The Dutch government, who have a history of “managed competition” among for-profit health insurance companies, called the lack of well-designed risk adjustment mechanisms the Achilles Heel of a health care system. In their system, over half of all money spent on health insurance is redistributed as part of risk adjustment. Without it, insurance companies would compete primarily by trying to drive away unhealthy customers, instead of by trying to provide higher quality plans, better consumer service, or lower prices. Without robust risk adjustment and regulations, it is impossible for an insurer to provide high quality, low cost coverage. It would soon be overwhelmed with unprofitable, less healthy customers.

The CBO and CMS conclusions about what the lack of sufficient risk adjustment mechanisms in the House bill would do to the public option should be a wake up call. They concluded that the new public option would be forced to charge higher premiums because of the serious problem of adverse selection. But the public option can be a stand in for any insurer that tried to be socially responsible, be it a private company, public entity, non-profit, or new insurance co-op. Any “well behaved” insurance company would soon be flooded with less healthy individuals.

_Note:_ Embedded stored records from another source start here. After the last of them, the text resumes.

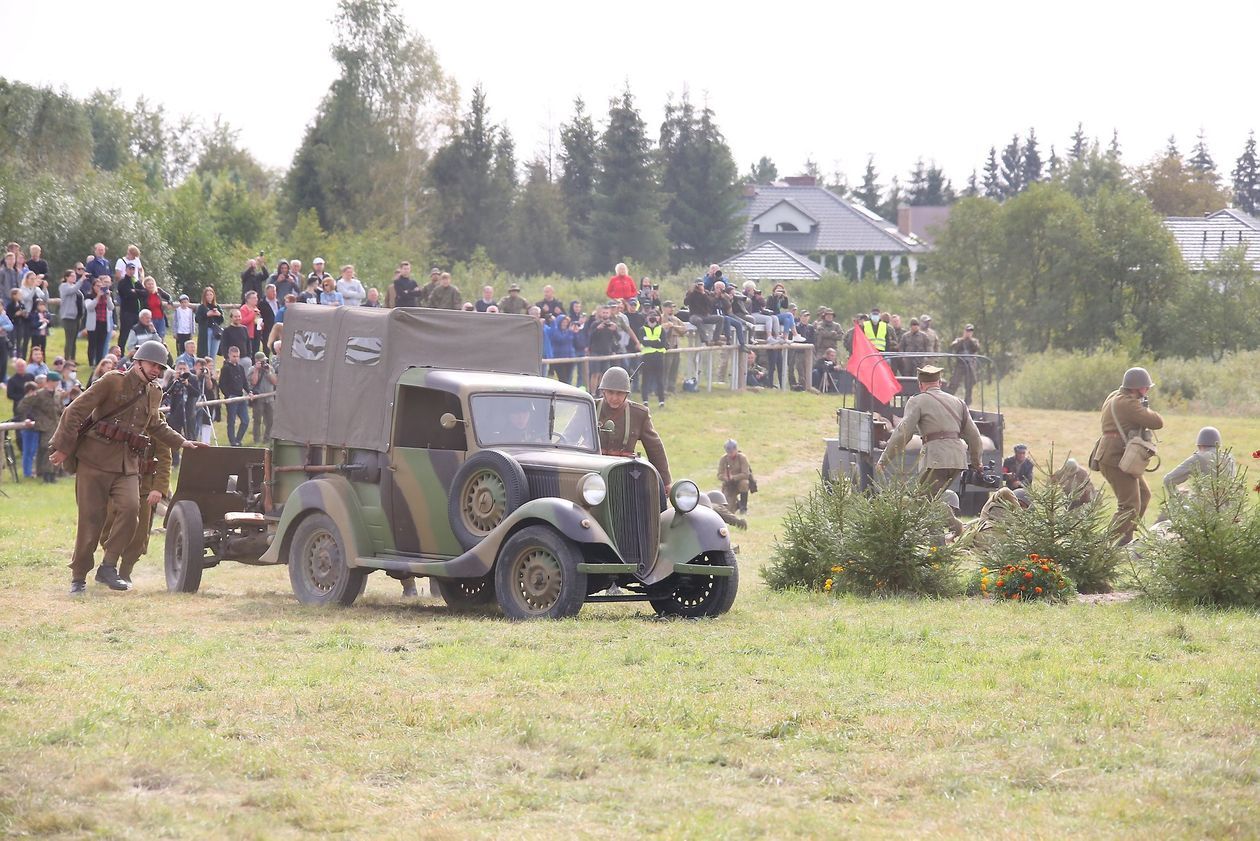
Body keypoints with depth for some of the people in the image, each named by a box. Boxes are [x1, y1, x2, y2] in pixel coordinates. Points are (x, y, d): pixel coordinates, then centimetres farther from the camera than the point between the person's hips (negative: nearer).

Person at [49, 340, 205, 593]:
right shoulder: (112, 382, -4)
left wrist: (182, 442, 23)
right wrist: (63, 447, -9)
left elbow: (156, 427, 34)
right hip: (95, 460, -5)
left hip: (128, 465, 5)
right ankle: (78, 577, 9)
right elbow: (75, 412, -6)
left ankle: (108, 567, -7)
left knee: (130, 508, -19)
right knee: (90, 518, -3)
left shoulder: (154, 393, 15)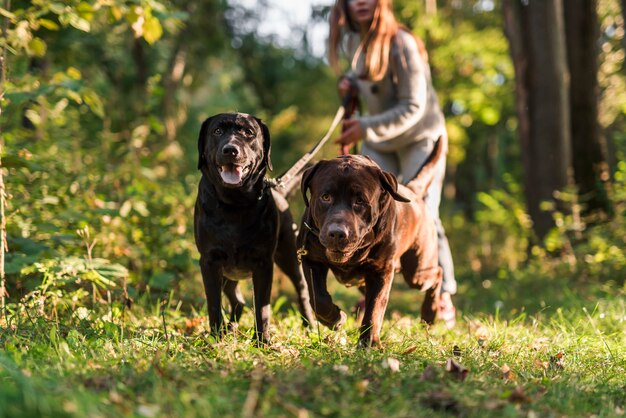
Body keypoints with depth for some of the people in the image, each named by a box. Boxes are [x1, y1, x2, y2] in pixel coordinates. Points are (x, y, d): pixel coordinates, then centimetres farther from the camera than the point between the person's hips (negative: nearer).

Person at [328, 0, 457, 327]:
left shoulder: (400, 44, -23)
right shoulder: (351, 41, -1)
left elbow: (412, 108, -23)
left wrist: (366, 128, -25)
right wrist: (349, 80, -1)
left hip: (419, 137, -6)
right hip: (378, 142, 6)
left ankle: (443, 299, -1)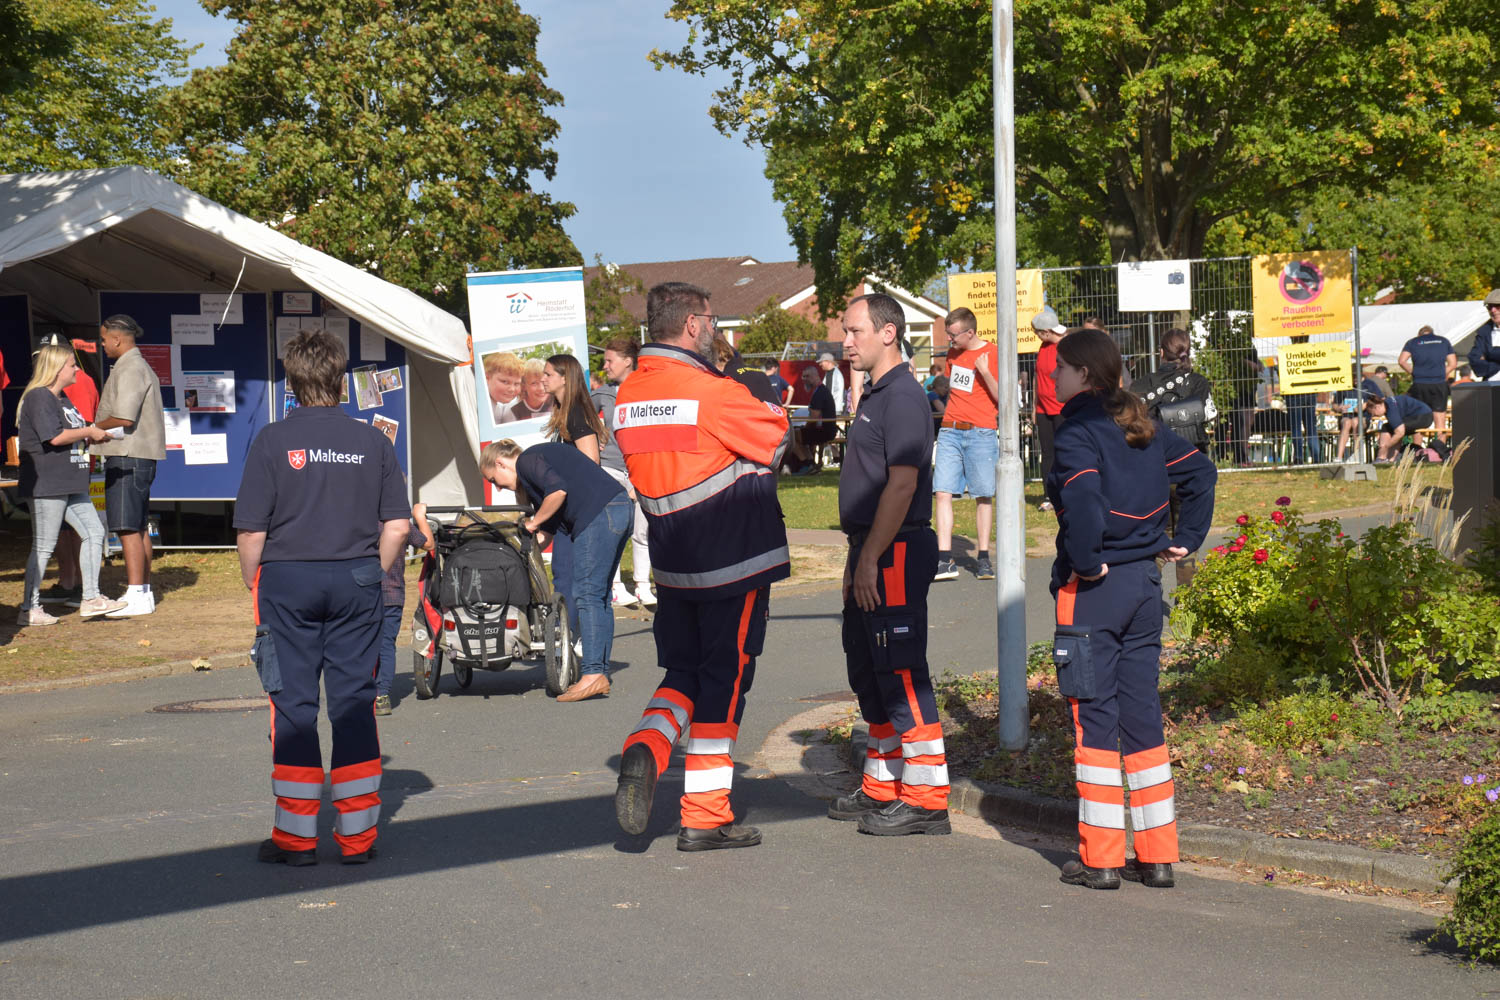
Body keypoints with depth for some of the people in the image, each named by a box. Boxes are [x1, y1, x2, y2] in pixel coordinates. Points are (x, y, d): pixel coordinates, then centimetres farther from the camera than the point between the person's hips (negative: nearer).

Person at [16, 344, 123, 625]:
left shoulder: (62, 399, 19)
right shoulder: (39, 397, -14)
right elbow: (55, 436, -23)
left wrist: (94, 434, 8)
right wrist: (89, 432, -11)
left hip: (71, 484, 10)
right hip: (47, 483, -10)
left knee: (94, 533, 7)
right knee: (43, 546, -4)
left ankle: (90, 598, 13)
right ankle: (29, 609, 3)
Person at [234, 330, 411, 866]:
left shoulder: (273, 441, -5)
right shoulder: (371, 441, 3)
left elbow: (251, 530, -6)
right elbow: (398, 526, 3)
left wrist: (255, 586, 7)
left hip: (288, 579, -2)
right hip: (355, 580, 2)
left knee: (293, 702, 3)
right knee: (354, 701, 7)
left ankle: (296, 835, 5)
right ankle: (357, 835, 9)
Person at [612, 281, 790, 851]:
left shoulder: (629, 395, 5)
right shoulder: (711, 393, -17)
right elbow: (780, 441, -8)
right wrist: (773, 412, 12)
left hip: (671, 563, 6)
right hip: (735, 558, -6)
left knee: (684, 671, 18)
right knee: (723, 680, 3)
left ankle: (646, 748, -10)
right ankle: (704, 817, 6)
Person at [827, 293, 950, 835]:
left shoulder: (903, 395, -15)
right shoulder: (875, 395, 18)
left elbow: (902, 484, -22)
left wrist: (870, 558, -22)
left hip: (895, 555, -11)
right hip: (874, 553, 11)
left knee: (902, 677, -8)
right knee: (868, 673, 16)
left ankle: (926, 801, -4)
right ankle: (883, 787, 26)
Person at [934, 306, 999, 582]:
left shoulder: (993, 354, -5)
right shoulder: (953, 354, 14)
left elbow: (1002, 398, -8)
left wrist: (985, 372, -18)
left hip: (980, 433, -5)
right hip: (950, 432, 5)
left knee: (983, 496, 1)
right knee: (943, 493, -5)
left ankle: (983, 559, 9)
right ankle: (945, 560, -7)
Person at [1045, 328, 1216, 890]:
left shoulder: (1079, 433, -14)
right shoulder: (1143, 429, 10)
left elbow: (1083, 500, -30)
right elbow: (1200, 472, 19)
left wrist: (1085, 563, -19)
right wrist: (1186, 539, 16)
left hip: (1092, 589, -7)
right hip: (1145, 582, 7)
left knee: (1094, 715, 0)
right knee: (1142, 710, 11)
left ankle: (1100, 858, 3)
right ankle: (1157, 854, 14)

Are the risk adjustment mechanisms in either of the Senate bills better? Unfortunately, the answer is basically no. In both the Senate HELP committee bill and the Senate Finance Committee bill, language dealing with risk adjustment is nearly identical to the House legislation. Both leave the risk adjustment issue completely up to the Secretary of HHS to work out. The Senate Finance Committee bill does establish an additional transitional reinsurance program for the individual market. This reinsurance fund would only stay in place for the first three years. Risk adjustments mechanisms would get worse not better as reform progresses.

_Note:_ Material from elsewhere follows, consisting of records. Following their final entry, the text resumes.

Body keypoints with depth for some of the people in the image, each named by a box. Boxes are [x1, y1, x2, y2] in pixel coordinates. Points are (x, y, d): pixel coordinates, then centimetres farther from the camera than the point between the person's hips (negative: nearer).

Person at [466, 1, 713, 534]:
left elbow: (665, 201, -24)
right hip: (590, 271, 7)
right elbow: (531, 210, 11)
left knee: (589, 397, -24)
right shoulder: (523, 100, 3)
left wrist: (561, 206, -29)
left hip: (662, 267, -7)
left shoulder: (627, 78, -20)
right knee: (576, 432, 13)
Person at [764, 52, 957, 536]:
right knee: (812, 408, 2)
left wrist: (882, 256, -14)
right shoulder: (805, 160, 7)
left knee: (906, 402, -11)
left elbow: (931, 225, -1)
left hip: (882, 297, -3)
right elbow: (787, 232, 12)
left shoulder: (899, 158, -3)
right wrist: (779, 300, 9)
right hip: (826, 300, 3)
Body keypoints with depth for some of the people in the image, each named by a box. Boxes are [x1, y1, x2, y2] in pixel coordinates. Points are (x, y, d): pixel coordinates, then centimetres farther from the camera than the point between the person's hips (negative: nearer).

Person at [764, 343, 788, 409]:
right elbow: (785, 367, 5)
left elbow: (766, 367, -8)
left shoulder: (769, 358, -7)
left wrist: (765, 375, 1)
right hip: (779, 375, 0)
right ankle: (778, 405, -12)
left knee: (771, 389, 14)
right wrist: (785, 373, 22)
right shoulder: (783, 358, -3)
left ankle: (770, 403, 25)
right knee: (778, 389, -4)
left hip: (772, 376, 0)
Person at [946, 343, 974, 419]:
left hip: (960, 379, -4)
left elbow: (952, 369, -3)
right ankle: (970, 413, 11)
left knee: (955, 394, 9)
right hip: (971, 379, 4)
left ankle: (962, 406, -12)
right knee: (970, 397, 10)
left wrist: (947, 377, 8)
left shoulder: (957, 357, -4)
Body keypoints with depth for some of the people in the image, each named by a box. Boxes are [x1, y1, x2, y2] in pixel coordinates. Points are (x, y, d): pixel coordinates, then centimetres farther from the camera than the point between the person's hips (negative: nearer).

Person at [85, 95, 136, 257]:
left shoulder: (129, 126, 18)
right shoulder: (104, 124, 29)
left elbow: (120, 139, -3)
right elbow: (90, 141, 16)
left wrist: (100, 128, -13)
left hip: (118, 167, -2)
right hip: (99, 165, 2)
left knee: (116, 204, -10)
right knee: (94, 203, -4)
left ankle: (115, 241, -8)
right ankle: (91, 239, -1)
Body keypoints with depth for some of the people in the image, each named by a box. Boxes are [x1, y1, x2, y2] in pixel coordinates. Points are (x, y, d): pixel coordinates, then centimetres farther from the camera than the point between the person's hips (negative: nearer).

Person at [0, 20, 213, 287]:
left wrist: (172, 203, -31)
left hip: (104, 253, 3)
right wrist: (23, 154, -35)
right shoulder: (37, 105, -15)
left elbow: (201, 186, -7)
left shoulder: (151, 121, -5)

On probably the single most important issue determining the success or failure of reform, all three bills are practically silence. It will be the job of the Secretary of HHS to make sure reform does not fail do to adverse selection.

The Swiss health care system has taken several steps beyond what any of the US bills have proposed to reduce discrimination and gaming of the system. It has a highly standardized, mandatory, basic benefits package, and all health insurance companies that sell the basic benefit packages must be non-profits. All insurers, except managed care plans, must pay uniform reimbursement rates to providers. Still, in a given area of Switzerland, there can be a dramatic difference in the cost of premiums. The Commonwealth Fund concluded:

For the year 2005, for example, the difference between the lowest and highest premium for coverage in Zurich with a 300 CHF ($255) deductible is 89 percent (BAG 2007). This situation can only persist over time because, despite periodic open enrollment, relatively few individuals change insurer from year to year. Nearly all the difference in premiums appears to be attributable to risk selection not adequately compensated for in the risk equalization system.

Despite some risk adjustment mechanisms, standardized benefit packages, regulation against discrimination, uniform provider reimbursement, being non-profits, etc., the Swiss health insurance companies have not stopped trying to game the system. Timothy Stoltzfus Jost, Professor at Washington and Lee University wrote,

Swiss insurers have become exquisitely adept at risk selection, even though it is technically illegal and to some extent disincentivized by a risk pooling program. Insurers, for example, offer multiple policies and steer high cost insureds to higher cost policies and low cost insureds to lower-cost policies. Insurers commonly offer attractive deals on supplemental health coverage, life insurance, or other forms of insurance which they can risk underwrite to attract lower risk insureds. Insurers use high deductible policies and policies for which no-claims rebates are available to woo low risk insureds. There are reports of insurers closing offices in high-claims areas and of using software to identify unprofitable insureds or applicants so that they can ignore inquiries and contacts from them. There is considerable evidence that virtually all of the competition among Swiss health insurers to date has been based on risk selection. Premiums in the Switzerland vary dramatically from one policy to another, yet switching of insurers is relatively uncommon, often because insureds have other forms of insurance with insurers and are reluctant to switch.

I’m truly frightened by the possible ramifications that potentially insufficient (and currently completely undefined) risk adjustment mechanisms will have on our health care system after reform. Our system will rely heavily on for-profit insurance corporations, and they would be given much greater flexibility in tailoring insurance plans to discourage enrollment by less healthy (unprofitable) customers compared to Switzerland. It will be a system much easier to game, dominated by entities with huge incentives to skirt regulation. Obama current refusal to truly take on the health insurance industry does not fill me with hope that his Secretary of HHS will design and/or strongly enforce the regulations and robust risk adjustment programs necessary to make a “managed competition” health insurance system work.